Selected extract:
This week, the FDA proposes new nutrition labels, the Florida Public Health Institute reports that dental-related ER visits are on the rise and a new standard for sharing dental data has been created to more effectively identify missing persons. Join the conversation on Twitter using #FridayDentalDL.
The number of Floridians treated in hospital emergency rooms for dental problems rose to more than 139,000 in 2012, according to a study by the Florida Public Health Institute. Many of these issues could have been treated in a dental office or clinic, or even prevented with regular dental exams. The study, funded by DentaQuest Foundation, found that the total charges for dental-related ER visits in Florida exceeded $141 million.

Actions to take:
- A) From the opening sentence of the dental news roundup, list each news development it announces for the week.
- B) Pick up the dental news roundup after its last sentence and continue writing it.

Coordinate change listings

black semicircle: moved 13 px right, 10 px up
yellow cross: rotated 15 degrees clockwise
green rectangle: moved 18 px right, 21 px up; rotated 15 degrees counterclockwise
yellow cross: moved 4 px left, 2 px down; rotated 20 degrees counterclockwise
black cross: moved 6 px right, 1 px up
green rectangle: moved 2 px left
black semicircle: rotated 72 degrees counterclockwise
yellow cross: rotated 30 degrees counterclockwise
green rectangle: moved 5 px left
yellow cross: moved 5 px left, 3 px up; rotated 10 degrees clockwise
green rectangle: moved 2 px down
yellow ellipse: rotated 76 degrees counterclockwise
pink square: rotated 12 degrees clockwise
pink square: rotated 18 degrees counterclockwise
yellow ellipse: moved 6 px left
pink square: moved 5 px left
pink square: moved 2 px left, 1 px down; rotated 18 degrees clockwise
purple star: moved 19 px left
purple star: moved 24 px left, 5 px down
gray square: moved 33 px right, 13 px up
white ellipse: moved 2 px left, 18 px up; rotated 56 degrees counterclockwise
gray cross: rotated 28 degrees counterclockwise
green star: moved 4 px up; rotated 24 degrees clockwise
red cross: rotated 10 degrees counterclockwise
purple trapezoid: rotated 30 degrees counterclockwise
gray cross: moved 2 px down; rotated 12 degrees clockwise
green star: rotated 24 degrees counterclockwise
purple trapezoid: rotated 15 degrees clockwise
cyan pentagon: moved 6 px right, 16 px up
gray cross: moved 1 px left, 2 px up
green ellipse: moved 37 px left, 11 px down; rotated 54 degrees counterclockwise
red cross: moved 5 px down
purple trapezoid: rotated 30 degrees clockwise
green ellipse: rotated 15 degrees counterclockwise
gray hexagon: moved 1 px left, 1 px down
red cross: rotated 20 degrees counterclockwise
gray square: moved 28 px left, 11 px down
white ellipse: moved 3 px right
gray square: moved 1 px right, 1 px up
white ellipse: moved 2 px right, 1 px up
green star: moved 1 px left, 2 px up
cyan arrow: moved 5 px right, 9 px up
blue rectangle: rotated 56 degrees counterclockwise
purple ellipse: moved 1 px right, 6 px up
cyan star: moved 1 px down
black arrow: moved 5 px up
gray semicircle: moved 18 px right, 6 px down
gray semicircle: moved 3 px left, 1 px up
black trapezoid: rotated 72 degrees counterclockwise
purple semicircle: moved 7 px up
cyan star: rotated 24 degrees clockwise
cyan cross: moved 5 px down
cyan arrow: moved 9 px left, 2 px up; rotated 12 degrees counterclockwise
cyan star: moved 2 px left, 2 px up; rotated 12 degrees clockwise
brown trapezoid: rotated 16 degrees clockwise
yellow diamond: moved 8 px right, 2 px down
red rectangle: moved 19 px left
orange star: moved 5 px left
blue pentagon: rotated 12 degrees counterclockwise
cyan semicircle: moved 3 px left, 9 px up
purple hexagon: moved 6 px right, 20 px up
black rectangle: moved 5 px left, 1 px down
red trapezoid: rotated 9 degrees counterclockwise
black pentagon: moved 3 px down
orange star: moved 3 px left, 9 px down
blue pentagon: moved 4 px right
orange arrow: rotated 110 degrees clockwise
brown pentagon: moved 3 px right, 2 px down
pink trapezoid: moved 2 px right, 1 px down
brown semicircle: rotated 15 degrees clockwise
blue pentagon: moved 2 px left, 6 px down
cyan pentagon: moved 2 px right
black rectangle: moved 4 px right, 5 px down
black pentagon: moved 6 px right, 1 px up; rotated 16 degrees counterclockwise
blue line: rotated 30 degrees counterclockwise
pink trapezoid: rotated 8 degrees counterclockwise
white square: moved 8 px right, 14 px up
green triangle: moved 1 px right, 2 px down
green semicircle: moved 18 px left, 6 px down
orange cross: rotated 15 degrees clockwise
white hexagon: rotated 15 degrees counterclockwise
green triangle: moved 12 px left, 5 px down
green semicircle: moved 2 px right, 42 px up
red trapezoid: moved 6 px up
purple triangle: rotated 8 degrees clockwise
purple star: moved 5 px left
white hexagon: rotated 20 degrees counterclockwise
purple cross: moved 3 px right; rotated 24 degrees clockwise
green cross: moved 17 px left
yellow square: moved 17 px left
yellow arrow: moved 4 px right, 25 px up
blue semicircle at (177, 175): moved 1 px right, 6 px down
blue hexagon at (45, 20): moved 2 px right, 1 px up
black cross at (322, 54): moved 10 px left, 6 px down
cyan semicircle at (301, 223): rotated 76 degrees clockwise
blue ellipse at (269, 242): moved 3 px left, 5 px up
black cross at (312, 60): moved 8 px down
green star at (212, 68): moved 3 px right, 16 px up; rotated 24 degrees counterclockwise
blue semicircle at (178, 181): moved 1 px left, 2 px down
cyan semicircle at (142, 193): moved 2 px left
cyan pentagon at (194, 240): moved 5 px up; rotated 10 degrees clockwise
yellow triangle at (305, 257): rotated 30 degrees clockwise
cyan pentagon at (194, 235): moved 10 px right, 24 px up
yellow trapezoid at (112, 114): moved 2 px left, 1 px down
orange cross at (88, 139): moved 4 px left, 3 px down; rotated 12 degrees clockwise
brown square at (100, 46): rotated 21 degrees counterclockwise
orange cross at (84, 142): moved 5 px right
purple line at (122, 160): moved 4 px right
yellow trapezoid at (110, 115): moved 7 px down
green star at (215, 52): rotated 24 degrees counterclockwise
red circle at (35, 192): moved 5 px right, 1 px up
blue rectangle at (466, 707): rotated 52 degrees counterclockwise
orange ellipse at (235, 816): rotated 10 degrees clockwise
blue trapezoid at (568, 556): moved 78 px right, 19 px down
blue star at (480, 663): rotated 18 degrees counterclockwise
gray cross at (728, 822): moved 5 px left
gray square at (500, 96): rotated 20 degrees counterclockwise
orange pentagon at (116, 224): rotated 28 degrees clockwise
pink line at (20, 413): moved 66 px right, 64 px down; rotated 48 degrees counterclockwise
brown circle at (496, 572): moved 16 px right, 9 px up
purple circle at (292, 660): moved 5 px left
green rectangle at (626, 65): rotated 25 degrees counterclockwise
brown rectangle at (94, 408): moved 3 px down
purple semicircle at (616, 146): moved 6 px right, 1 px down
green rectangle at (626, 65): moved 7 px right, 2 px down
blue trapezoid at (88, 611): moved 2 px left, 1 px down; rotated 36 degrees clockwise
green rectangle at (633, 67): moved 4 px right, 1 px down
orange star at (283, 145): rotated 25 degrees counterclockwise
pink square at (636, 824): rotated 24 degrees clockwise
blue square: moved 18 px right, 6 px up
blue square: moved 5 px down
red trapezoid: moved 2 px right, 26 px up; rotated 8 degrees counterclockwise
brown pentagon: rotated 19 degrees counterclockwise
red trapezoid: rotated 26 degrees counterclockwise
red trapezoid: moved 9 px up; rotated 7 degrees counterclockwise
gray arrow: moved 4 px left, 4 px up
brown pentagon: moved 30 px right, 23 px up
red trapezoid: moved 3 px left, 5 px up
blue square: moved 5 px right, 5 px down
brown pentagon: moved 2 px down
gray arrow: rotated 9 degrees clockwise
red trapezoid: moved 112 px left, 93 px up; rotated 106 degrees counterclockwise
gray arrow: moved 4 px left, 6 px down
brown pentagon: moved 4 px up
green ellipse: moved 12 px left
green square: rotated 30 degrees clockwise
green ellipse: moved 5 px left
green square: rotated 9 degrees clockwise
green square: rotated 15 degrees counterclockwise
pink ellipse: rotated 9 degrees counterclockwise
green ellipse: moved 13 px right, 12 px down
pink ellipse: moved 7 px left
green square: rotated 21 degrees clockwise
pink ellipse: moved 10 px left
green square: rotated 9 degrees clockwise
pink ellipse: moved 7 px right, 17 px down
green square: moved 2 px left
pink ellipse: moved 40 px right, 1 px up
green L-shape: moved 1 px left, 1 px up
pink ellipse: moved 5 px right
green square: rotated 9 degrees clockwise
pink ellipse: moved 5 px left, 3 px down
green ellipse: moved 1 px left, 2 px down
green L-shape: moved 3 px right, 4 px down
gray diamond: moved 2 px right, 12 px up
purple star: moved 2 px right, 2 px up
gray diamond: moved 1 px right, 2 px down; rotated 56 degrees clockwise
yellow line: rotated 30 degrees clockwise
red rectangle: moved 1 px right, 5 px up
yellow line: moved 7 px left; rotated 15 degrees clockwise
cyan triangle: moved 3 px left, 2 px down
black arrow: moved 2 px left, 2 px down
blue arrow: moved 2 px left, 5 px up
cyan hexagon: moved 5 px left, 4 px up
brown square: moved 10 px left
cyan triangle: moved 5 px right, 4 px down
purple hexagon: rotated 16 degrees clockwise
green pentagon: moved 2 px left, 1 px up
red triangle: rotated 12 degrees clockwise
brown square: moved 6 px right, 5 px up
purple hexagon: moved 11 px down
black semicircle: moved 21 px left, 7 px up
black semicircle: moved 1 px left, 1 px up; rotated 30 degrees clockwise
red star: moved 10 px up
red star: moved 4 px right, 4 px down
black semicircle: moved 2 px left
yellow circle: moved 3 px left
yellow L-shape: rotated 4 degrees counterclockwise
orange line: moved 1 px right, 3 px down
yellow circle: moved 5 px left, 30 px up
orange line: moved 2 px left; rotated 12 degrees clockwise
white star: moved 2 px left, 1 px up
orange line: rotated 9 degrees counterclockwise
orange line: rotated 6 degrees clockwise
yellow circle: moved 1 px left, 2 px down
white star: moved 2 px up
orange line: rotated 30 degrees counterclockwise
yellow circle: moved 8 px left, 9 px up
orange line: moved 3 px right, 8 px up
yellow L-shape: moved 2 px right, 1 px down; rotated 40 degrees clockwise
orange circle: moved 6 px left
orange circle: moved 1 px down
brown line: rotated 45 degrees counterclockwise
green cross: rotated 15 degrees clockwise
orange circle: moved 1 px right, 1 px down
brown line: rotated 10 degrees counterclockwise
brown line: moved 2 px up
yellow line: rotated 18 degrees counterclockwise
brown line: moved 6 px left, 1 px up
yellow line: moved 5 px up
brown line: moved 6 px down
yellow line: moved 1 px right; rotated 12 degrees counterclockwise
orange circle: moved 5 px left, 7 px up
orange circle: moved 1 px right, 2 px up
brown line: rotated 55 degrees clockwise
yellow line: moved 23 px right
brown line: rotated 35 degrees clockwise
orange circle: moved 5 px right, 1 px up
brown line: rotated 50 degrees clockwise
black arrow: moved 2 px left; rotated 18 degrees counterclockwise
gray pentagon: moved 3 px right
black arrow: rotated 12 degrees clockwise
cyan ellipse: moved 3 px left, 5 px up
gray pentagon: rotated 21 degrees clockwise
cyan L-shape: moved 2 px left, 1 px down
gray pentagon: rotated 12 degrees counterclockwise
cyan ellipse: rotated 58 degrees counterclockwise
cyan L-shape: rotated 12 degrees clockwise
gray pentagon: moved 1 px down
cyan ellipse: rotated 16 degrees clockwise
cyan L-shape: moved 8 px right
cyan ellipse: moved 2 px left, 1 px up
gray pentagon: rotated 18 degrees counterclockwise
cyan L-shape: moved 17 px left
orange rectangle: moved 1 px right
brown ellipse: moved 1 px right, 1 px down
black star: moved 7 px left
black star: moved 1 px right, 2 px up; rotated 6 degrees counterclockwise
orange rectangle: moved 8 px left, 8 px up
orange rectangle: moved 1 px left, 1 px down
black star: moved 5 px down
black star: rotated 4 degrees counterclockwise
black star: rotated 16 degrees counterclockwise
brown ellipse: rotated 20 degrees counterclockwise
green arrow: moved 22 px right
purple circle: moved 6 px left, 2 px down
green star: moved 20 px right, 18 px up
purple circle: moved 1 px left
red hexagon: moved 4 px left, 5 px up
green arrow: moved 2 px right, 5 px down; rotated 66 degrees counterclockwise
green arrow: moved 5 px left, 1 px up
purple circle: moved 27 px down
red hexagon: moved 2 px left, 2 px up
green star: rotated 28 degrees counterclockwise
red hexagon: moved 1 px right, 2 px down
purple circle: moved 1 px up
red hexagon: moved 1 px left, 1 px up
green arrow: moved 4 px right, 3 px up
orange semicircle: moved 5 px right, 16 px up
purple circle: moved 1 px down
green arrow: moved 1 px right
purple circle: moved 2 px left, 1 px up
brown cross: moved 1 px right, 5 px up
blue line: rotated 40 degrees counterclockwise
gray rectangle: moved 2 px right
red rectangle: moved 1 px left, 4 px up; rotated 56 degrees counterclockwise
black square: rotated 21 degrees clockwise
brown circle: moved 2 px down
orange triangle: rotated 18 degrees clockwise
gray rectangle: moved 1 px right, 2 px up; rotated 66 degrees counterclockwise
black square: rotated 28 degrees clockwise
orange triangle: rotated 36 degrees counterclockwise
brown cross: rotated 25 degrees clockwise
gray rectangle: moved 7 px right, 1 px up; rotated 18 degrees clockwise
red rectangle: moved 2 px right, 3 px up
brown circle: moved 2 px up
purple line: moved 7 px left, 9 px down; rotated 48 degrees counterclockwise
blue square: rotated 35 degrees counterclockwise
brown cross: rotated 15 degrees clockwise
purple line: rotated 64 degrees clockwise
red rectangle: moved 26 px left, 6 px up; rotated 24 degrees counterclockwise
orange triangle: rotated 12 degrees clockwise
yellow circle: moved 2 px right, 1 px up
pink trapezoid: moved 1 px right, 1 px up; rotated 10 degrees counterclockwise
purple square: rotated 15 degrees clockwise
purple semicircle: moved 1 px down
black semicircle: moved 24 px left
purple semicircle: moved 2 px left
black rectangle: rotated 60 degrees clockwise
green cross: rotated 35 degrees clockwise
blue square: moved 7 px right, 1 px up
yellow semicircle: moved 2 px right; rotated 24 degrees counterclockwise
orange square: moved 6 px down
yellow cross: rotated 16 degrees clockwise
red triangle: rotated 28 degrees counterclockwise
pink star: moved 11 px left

Results for each task:
- A)
- The FDA proposes new nutrition labels.
- The Florida Public Health Institute reports that dental-related ER visits are on the rise.
- A new standard for sharing dental data has been created to more effectively identify missing persons.

- B)
For the first time in twenty years, the Food and Drug Administration is proposing several big changes to the nutrition labels that appear on 700,000 products. On the new labels, serving sizes will better reflect how much food Americans are actually consuming, the calorie count will be more prominent and the amount of Vitamin D and potassium in a product will be included. Most important to your dental health, the new label will distinguish between the amount of natural sugar and added sugars in the product. Added sugars are the artificial sugars and syrups added to processed foods that can be more detrimental to teeth than natural sugars. Keep in mind that natural sugars, like those in milk and fruit, can linger in the mouth and cause cavities. Be sure to clean your teeth after consuming them.
We’ve all heard that dental records are used to help identify missing persons after a disaster. Now, the National Institute of Standards and Technology has officially added “dental data” to its existing list of what can be used to identify deceased individuals. Now that there is a standard protocol, organizations can more easily obtain dental data from dental offices for forensic purposes, the same way they would contact police stations and hospitals for fingerprints and DNA.